Wednesday’s press conference, attended by nearly three dozen Democrats, is an indication that party leaders now see that prospect of success.
“We think, we hope, we believe and we are working to make sure that this carnage has changed the equation so that we can change [the law] now,” said Rep. Jerry Nadler (D-N.Y.).
The gun-violence issue has been back under the microscope since Friday, when 20-year-old Adam Lanza – who reportedly suffered from mental disabilities – stormed into Sandy Hook Elementary and killed 26 people before taking his own life. Twenty of the victims were six- or seven-year-old schoolchildren, while the others were teachers or administrators.
Lanza’s weapon of choice was a military-style assault rifle with high-capacity ammunition clips – the same firearm used by James Holmes, the shooter in July’s deadly rampage at an Aurora, Colo., movie theater.
Before driving to the school, Lanza had also shot and killed his mother with another rifle, bringing the death toll to 28.
Rep.

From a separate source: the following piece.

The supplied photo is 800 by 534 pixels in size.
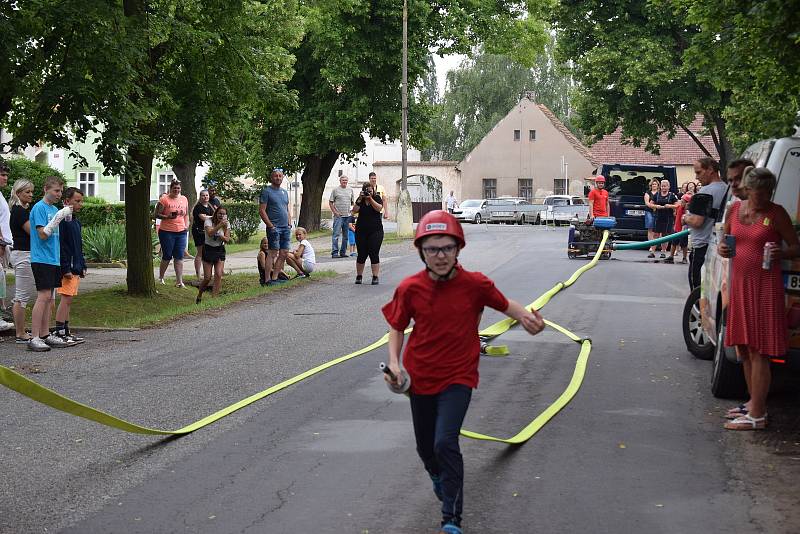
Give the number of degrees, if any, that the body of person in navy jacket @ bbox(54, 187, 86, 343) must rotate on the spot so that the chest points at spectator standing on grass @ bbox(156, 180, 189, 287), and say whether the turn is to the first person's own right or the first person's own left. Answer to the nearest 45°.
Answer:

Mike Thompson (D-Calif.), a Vietnam veteran who was named this week to head a House study of gun-violence prevention, said high-capacity clips have no purpose outside of shooting large numbers of people.
“I’ve been a hunter all my life and there’s no reason to have a magazine that holds 30 shells,” Thompson said. “It’s an assault magazine – that’s all it can be.”
McCarthy’s bill, which would limit ammunition magazines to 10 bullets, was introduced in January 2011, just weeks after a mass shooting near Tucson, Ariz., killed six people and injured another 13, including former-Rep. Gabrielle Giffords (D-Ariz.), who retired earlier this year to focus on her recovery.
The 1994 assault weapons ban included the same 10-bullet cap, but that law expired in 2004.
Some opponents of gun reform have suggested that the solution to preventing gun violence is not tougher laws, but more guns. Rep. Louie Gohmert (R-Texas), for instance, said Sunday that he wished Sandy Hook’s principal, who was killed in Friday’s attack, had had an M-4 assault rifle to take Lanza’s “head off before he [could] kill those precious kids.”
Gun-law reformers have rejected that notion outright, arguing that more guns lead only to more shooting deaths.
“A gun in the home is 22 times more likely to be used in a suicide or a murder than it is to be used in self-defense,” Rep. Jim Himes (D-Conn.) said Wednesday. “The notion that more Americans … ‘packing heat’ will make us safer is not founded in reality, in facts or in history. It is founded in the fantasy of testosterone-laden individuals who have blood on their hands for articulating that idea.”
The NRA, which has been largely silent since last week’s shooting, says it will hold “a major news conference” Friday, though it did not offer details.
“The NRA is prepared to offer meaningful contributions to help make sure this never happens again,” the group said Tuesday in a brief statement.
Rep. Diana DeGette (D-Colo.), one of the leading proponents of the ban on high-capacity clips, said McCarthy’s bill has attracted the support of 21 additional co-sponsors this week alone – though none of them is a Republican.